Our Music Ministry ladies send out a helpful seasonal Music List.  It is a .DOCX file created in Microsoft Word and easily opened in LibreOffice Writer.  I see the song title and the page number from both the Breaking Bread and the CP3.  From there, I copy the July 3, 2022… text and create a new folder with the same name.  I then copy the ‘Lift Up Your Hearts’ text.

The new folder is top of the list when I sort by Date Modified in the Nemo File Manager.  Just about any file manager can create folders and sort.

I’m using the built-in PDF reader in Linux Mint called Xreader, but any good PDF reader can do the same functions described below.

I open the large PDF called cp3u and find an index of song numbers:

I click on the number from the Music List, 395 which brings me to page 616 in the PDF:

I click on the Print icon (or Ctrl+P) and use the Print to File with an output format of PDF.

I then click in the File: box to paste in the title of the song in the July 3… folder:

Since the Entrance song is two pages, I print pages 616-617 and a new small PDF is created.
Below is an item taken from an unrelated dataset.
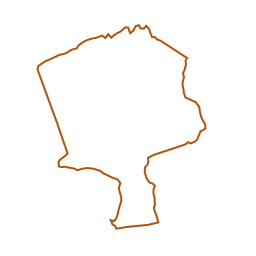 the district of Ibiara, Paraíba, Brazil, rotated 348°
{"feature_id": "56859067B91211344520608", "entity_name": "Ibiara", "entity_type": "district", "adm_level": 2, "iso_a3": "BRA", "parent_name": "Brazil", "parent_adm1": "Paraíba", "projection": "equal_earth", "projection_center": [-38.401, -7.507], "detail": "fine", "context": "isolated", "style": "outline", "palette": "amber", "viewbox_px": 256, "rotation_deg": 348, "n_neighbors": 0, "source": "geoboundaries", "source_scale": "gbopen_adm2", "svg_char_len": 1699}
<svg xmlns="http://www.w3.org/2000/svg" viewBox="0 0 256 256"><g transform="rotate(348 128 128)"><path d="M95.7,224.1L106.8,224.6L127.0,226.9L138.0,226.7L137.7,220.7L137.1,216.2L136.6,211.6L138.3,209.1L138.8,205.2L139.5,202.0L139.2,198.4L140.1,193.5L142.3,190.3L140.5,187.4L137.5,185.7L135.6,180.5L135.2,174.6L136.4,170.0L139.0,168.4L140.8,165.6L141.4,161.3L147.4,159.7L151.8,159.2L180.5,156.0L183.9,154.4L186.0,156.0L188.6,155.7L191.0,155.1L193.3,153.6L195.7,150.0L198.3,146.2L200.7,145.7L203.5,144.8L204.3,140.7L202.9,136.6L201.9,132.7L201.7,128.2L202.0,122.0L199.6,116.8L197.0,115.0L193.6,112.4L190.6,110.2L189.9,105.5L190.3,101.2L190.4,96.3L191.6,93.4L193.4,89.8L193.1,86.1L195.5,82.8L197.8,78.0L198.4,73.7L200.4,71.9L177.9,49.3L175.1,47.6L173.0,44.7L170.5,44.1L169.6,39.8L169.2,35.5L166.9,31.8L164.3,34.1L161.0,33.2L160.0,29.7L156.7,30.0L153.5,33.9L149.8,35.7L149.0,29.8L146.2,29.1L143.6,30.5L140.9,32.0L137.1,33.0L133.0,34.6L130.5,36.2L128.0,32.1L124.6,35.3L122.1,32.3L118.0,32.8L115.1,33.2L111.9,33.0L107.1,33.4L103.4,34.1L100.4,35.3L97.0,36.8L94.3,39.5L89.9,39.6L86.3,40.7L82.7,42.0L78.5,42.3L75.8,42.1L73.2,43.0L70.0,43.6L65.7,44.7L61.7,45.3L58.8,46.4L56.1,47.5L53.0,48.8L51.7,52.0L56.3,85.0L59.5,107.0L63.6,140.5L61.0,142.0L58.2,143.4L55.5,144.5L53.0,146.7L52.4,151.2L55.0,152.5L58.6,152.8L60.9,154.1L63.4,154.9L66.8,156.5L70.0,158.8L73.6,158.4L77.9,158.5L81.1,159.1L83.5,159.8L86.3,160.9L89.5,162.9L92.3,164.5L94.3,167.2L97.3,169.3L101.0,172.3L103.9,174.4L106.7,175.7L109.0,180.0L106.5,185.2L106.6,189.3L107.0,194.2L106.3,198.0L104.3,201.3L101.8,206.1L99.8,210.7L97.2,214.5L94.7,216.2L92.0,214.6L92.8,219.1L94.9,220.9L95.7,224.1Z" fill="none" stroke="#b45309" stroke-width="2"/></g></svg>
I ran through this process three times more for the Presentation, Communion and Sending Forth songs.

Although this seems like a laborious process, it really takes only a few minutes to extract the files and create my music list for a Mass.
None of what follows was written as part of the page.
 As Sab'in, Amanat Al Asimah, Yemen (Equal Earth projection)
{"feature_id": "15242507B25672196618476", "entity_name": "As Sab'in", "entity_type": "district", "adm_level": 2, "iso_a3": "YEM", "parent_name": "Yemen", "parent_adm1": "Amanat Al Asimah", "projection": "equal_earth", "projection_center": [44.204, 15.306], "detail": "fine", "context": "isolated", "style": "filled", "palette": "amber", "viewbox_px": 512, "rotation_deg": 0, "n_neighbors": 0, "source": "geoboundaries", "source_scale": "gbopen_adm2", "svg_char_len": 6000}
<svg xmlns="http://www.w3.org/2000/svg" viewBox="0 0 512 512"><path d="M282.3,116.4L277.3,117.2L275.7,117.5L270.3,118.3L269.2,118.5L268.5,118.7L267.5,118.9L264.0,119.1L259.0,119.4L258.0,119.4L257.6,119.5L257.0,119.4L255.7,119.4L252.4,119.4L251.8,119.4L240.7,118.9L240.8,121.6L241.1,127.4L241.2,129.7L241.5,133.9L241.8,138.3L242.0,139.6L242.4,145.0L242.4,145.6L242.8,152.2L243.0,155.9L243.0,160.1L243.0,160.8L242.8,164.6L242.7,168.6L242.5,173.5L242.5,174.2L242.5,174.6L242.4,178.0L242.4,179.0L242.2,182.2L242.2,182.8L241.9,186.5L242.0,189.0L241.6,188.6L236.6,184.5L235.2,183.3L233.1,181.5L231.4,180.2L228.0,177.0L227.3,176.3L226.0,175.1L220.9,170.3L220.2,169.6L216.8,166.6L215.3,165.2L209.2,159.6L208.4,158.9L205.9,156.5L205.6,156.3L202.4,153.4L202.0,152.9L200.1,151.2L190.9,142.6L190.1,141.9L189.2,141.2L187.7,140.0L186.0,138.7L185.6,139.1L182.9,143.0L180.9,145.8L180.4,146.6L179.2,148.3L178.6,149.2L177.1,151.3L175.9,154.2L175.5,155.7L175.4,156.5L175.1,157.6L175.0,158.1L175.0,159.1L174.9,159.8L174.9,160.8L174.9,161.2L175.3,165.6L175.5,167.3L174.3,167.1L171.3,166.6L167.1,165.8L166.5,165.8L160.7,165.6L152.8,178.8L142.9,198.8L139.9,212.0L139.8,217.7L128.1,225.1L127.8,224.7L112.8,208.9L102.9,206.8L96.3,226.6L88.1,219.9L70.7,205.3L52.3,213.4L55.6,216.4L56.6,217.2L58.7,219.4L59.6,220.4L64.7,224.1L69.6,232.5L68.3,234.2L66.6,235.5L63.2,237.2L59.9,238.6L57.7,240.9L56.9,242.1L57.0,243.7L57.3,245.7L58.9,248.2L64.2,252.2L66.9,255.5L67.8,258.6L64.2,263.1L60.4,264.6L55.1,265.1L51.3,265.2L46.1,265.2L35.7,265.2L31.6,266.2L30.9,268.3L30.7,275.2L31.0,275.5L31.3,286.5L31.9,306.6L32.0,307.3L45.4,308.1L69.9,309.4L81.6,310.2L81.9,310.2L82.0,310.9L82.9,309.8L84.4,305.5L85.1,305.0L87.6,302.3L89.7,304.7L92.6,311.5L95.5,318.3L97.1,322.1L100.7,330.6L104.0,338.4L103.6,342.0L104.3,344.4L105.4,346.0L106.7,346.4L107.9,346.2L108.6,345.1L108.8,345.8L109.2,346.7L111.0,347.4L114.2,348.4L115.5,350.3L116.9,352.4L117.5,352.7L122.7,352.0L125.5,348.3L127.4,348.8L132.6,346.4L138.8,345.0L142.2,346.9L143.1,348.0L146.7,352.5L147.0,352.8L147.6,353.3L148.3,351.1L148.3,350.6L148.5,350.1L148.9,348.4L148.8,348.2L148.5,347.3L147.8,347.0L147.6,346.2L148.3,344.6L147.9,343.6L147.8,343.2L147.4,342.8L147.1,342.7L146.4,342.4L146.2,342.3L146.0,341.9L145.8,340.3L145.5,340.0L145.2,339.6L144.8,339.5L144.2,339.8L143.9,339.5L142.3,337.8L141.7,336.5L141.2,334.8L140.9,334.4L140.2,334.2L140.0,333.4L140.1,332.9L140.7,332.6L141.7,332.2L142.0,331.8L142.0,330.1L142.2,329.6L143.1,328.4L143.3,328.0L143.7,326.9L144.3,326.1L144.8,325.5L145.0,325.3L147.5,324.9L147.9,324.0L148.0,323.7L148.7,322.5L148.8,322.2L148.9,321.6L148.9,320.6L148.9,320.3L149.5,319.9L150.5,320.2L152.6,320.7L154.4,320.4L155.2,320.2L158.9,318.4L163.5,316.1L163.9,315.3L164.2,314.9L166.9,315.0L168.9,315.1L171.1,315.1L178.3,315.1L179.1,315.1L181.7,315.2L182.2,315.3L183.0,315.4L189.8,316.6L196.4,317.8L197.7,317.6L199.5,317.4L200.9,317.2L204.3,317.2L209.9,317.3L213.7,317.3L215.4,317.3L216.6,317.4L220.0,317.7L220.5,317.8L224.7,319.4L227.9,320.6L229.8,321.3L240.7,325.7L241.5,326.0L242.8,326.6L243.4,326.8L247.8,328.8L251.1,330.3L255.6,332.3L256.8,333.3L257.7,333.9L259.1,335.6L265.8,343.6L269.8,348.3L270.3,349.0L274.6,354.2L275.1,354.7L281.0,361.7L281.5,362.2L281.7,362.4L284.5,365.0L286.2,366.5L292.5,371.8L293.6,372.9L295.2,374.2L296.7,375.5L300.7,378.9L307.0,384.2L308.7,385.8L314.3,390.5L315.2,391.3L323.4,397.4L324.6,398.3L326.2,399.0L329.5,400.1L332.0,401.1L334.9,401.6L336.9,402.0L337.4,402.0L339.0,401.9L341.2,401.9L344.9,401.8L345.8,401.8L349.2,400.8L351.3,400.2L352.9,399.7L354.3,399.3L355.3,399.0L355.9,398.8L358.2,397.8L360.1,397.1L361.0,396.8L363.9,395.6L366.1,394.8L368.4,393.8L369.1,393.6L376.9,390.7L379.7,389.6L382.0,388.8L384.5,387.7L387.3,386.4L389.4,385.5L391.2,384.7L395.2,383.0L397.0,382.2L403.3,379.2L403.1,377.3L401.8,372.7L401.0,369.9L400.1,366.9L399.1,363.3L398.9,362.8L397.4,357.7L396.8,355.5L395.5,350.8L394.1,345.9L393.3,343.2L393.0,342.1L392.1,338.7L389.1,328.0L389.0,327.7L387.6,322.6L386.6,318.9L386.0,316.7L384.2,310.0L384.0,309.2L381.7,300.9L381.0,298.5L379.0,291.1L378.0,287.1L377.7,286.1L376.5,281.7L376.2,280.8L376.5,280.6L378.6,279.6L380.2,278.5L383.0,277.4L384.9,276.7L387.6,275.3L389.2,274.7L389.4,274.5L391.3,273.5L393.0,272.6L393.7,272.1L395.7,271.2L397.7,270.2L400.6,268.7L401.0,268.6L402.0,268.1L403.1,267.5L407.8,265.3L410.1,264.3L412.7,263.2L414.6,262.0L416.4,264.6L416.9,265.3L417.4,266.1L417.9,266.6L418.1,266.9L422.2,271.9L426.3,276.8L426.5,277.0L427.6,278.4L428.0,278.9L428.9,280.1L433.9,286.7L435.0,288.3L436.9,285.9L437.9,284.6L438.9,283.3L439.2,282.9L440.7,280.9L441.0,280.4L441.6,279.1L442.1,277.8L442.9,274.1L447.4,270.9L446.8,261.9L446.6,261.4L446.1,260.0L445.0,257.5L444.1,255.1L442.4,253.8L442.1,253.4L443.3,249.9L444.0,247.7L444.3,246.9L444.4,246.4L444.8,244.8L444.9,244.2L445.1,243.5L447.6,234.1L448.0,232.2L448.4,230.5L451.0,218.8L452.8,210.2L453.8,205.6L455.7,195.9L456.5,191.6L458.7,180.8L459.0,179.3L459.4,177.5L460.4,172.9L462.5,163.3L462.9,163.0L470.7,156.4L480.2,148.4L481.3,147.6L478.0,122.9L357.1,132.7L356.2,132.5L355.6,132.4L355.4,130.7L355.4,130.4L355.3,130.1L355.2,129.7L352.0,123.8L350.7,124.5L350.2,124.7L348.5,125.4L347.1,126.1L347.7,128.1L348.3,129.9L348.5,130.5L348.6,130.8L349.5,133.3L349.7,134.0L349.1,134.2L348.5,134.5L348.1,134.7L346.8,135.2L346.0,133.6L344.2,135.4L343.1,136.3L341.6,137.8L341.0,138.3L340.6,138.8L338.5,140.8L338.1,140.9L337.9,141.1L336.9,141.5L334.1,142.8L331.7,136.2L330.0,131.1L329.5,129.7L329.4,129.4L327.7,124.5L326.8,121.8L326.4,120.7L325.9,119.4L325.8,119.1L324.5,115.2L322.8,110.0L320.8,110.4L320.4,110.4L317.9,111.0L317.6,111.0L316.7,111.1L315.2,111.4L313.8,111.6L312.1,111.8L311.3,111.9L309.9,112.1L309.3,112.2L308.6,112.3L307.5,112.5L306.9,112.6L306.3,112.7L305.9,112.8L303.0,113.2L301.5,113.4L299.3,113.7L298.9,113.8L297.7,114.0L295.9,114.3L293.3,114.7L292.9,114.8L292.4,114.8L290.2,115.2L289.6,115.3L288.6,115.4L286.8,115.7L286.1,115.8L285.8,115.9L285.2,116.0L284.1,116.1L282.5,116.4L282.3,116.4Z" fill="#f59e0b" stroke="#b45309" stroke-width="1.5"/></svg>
I add the cantor list, the Psalm, Gospel Acclamation and parts of the Mass and my song list is complete:

I did change to a dark theme while writing this article.  I number the songs to place them in order and put the Breaking Bread number (the number announced before the song is sung) as the second number divided by underscores.

A Word About Size

PDF files can vary greatly in size, that is, space taken up on the drive.  Most of the files that I create and scan equals between 40 and 100 kilobytes per page.  I have, however, seen PDFs that are 1 megabyte or larger per page.  Many times the reason is that the PDF contains images that are huge.  Control the size of the images and you control the size of the PDF.  A program like IrfanView can resize large images into something more manageable.

Preference For Installed Apps

At home as well as business I prefer to use installed apps as opposed to online websites like I Love PDF.  It just gives me pause to upload my proprietary information into a remote server somewhere.  Online websites work well, but I hesitate to use them due to privacy concerns.  One other app that I use frequently is PDF Arranger in Linux that allows me to extract, merge and split PDFs in a graphical environment.  In Windows, a far less costly PDF tool is PDFtk Pro, which I used to extract specific pages from a large PDF.  At $3.99 it is a bargain, but unfortunately the pay link to download the software is currently broken.

Working with PDFs is easy with the right tools.